Calming down Clickhouse
Why is Clickhouse so intensive?!
Clickhouse is a column oriented database engine, mostly designed for analytics. It was developed and deployed by Yandex in their analytics offering, but Plausible, my analytics provider of choice, uses it to store the analytics data, as it’s more suited to this than PostgreSQL.
Unfortunately, the official docker container is pretty crazy intensive. As soon as Plausible starts up, Clickhouse jumps to around 10% CPU usage, and sustains 30MB/s writes to the database directory. My hourly ZFS snapshots allocate over 1GB each! The server I run Plausible is reasonably powerful, but even this is just crazy!
Initially I thought this was a bug in Plausible, as it only occurred when Plausible was running. However, after raising an issue, and being told Plausible’s production servers don’t appear to suffer this issue, it was time to dig deeper.

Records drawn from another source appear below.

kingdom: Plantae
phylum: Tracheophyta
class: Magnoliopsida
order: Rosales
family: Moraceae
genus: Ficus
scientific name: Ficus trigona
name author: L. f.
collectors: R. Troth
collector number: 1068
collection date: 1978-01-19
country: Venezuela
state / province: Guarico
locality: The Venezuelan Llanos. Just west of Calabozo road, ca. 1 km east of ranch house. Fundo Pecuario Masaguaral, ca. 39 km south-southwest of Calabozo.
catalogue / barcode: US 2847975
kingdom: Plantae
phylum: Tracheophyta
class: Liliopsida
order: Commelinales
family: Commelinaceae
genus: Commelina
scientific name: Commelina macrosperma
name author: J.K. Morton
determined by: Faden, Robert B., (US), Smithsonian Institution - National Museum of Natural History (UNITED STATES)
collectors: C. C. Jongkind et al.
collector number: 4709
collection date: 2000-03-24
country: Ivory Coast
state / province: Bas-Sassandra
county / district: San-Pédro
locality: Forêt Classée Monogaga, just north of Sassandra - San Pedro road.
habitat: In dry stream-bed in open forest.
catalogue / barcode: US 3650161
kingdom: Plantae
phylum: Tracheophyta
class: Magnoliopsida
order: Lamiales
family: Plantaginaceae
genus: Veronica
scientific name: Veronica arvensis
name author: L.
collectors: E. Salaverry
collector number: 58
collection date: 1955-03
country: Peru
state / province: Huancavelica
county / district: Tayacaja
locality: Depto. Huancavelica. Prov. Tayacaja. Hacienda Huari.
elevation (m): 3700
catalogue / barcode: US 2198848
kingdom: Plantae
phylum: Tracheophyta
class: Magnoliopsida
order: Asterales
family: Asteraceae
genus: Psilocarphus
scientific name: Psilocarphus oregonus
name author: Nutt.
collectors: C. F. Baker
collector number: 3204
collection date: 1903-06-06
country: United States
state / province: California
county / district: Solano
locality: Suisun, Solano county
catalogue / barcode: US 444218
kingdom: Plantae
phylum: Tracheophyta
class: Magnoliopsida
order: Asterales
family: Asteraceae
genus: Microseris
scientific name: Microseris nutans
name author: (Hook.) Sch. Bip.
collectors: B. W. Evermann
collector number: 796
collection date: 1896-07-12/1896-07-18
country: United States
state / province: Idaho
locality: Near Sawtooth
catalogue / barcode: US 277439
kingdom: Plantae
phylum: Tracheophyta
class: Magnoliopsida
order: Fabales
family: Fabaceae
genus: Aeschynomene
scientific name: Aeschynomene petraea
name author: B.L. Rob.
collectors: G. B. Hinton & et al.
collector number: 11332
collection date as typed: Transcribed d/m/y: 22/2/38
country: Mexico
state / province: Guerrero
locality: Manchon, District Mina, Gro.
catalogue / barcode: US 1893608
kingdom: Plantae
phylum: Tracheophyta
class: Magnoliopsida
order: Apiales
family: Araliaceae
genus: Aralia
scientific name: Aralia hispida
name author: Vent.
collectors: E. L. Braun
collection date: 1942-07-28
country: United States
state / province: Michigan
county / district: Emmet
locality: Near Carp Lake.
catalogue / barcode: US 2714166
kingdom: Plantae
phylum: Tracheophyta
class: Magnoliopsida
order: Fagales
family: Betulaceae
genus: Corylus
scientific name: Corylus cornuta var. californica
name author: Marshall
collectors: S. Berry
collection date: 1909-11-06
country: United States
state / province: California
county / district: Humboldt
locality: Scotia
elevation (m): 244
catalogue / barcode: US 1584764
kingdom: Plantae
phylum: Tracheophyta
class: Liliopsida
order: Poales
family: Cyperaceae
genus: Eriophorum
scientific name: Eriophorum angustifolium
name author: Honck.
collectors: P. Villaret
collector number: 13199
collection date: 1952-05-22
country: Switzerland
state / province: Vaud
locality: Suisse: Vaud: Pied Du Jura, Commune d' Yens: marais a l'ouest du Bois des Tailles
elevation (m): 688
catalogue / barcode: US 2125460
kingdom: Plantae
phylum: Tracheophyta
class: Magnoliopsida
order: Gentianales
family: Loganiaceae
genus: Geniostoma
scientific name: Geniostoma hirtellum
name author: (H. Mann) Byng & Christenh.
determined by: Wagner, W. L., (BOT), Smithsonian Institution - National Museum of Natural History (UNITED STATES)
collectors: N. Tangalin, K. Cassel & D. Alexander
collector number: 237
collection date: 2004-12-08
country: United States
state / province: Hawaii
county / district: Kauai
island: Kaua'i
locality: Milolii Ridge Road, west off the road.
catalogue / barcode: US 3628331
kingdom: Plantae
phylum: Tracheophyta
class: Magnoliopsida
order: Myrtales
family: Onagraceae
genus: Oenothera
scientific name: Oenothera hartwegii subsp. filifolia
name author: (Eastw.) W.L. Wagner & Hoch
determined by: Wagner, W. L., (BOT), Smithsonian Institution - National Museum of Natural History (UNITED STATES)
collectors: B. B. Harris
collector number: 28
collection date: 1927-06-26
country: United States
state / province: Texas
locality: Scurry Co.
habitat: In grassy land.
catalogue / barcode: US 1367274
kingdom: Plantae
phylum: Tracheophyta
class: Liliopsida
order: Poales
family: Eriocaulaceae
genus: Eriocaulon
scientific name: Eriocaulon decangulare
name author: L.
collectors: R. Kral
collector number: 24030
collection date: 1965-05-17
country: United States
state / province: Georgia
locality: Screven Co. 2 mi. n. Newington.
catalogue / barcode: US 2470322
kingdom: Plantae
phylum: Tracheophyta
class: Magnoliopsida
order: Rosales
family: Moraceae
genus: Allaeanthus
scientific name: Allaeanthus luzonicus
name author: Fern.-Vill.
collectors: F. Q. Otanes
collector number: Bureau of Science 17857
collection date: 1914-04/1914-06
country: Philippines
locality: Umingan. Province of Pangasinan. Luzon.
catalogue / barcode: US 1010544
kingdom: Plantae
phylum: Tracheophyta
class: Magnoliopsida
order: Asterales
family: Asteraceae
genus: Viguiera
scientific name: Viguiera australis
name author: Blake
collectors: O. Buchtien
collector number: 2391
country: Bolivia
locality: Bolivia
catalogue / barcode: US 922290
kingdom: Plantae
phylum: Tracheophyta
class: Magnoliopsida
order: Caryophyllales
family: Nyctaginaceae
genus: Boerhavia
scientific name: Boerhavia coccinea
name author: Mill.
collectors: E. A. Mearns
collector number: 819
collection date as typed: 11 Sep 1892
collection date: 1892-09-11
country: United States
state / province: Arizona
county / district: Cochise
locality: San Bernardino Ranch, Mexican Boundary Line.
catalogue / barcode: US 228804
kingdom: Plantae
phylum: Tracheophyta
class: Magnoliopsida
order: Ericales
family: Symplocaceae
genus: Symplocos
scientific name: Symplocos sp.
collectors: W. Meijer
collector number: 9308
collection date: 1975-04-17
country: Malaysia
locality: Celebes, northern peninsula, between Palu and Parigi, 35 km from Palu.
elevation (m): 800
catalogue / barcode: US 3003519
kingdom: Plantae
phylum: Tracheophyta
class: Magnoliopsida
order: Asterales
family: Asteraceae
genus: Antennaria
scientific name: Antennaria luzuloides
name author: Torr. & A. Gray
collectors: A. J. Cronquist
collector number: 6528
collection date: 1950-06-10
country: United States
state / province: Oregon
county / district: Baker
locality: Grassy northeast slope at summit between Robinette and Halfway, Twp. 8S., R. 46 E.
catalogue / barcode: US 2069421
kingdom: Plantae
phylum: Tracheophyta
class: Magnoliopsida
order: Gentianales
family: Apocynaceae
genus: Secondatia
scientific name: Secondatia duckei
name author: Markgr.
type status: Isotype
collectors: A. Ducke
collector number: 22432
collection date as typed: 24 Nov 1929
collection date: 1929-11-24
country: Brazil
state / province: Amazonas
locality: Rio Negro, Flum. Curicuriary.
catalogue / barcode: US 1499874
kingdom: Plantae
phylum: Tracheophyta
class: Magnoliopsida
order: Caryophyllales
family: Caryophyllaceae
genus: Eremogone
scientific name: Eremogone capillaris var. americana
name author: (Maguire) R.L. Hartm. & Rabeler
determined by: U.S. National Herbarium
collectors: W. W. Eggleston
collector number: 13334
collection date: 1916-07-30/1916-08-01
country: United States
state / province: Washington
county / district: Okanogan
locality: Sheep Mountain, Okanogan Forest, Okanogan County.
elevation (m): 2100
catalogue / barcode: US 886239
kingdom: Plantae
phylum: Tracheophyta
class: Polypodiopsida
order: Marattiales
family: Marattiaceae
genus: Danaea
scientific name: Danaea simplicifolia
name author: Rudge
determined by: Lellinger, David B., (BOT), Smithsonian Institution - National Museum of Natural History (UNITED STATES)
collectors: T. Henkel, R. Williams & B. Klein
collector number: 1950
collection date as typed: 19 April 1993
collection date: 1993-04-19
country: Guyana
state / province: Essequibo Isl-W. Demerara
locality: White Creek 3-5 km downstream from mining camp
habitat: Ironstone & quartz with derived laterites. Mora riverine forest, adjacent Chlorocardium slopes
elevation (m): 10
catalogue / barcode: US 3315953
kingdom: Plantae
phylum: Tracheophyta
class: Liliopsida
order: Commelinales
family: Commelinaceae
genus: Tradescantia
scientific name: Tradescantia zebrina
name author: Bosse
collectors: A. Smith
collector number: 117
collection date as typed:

Before anything else, let’s take a quick look at the data directory for anything obvious:
$ df -hs clickhouse/ 8.2G clickhouse
Well, that’s definitely not right! Let’s investigate…
# Looking at the data
Looking at the filesystem structure of
clickhouse/ (nice simple layout!), most of the usage came from the
system.query_thread_log tables. These aptly-named tables are responsible for logging all queries executed by Clickhouse, and for me had over 20 million rows in, each! After scouring through the docs, this is enabled to aid with debugging. For the majority of people, you don’t really need all this data, and it’s definitely not worth the trade-offs of the huge amount of disk usage relative to the actual stored data.
# Log file
Looking at the Clickhouse log file (
/var/log/clickhouse/clickhouse-server.log), it was incredibly verbose, and outputting far more than it needs. The default log level is set to
trace, which basically means absolutely everything is logged, even more so than regular
debug logs. The log level of
trace matches the mantra of helping with debugging, but again is unnecessary in the majority of environments.
# Calming down
So, given how Clickhouse is behaving, and logging far too much data into both the system tables and log files, how can we go about toning Clickhouse down? Chances are it’s the additional logging work both to tables and log files which is using up the extra resources.
# Stop logging queries
The first step, and likely the one which makes the most difference, is to flat out disable query logging. Doing this should alleviate CPU cycles spent collecting This is done using the
log_query_threads variables in
<yandex> <profiles> <default> <log_queries>0</log_queries> <log_query_threads>0</log_query_threads> </default> </profiles> </yandex>
# Reduce logging
Step 2 is to reduce the log level on both the file logger, and any other table logging we can’t disable entirely. This change is done in
config.xml. I set the level to
warning, so it’s still obvious to see when something is wrong, but it won’t bombard me with information.
<yandex> <logger> <level>warning</level> <console>true</console> </logger> <text_log> <level>warning</level> </text_log> <metric_log> <level>warning</level> </metric_log> <trace_log></trace_log> </yandex>
For easier debugging, I also push logs through to the console with
<console>true</console>, so it can be seen using
In addition to reducing the log level, I moved the log files to a
tmpfs mount. I did this initially to reduce writes to disks, but it’s still there anyway just in case it makes a difference.
# Reclaim some disk space
The final step is to reclaim the disk space we lost to the overly verbose logs. Because everything was logged to tables, it’s all still around. This probably won’t impact runtime performance much, but disk usage went from 8GB to 200MB, which is quite nice!
- Log in to the Clickhouse shell:
docker-compose exec clickhouse clickhouse-client
- Truncate some tables:
truncate table <table_name>;
Reading through Clickhouse’s documentation, it’s incredibly configurable for any scale of need - unsurprising given it’s being used by Yandex. With that said, whilst the defaults might make sense at that scale, for the smaller use case they’re not especially appropriate.
I’m still currently convinced there’s a small bug in Plausible, in the healthchecks performing too many queries, but that’s another day’s investigation.
After deploying these changes, not only have resource uses dropped off a cliff, but Plausible even seems a bit snappier!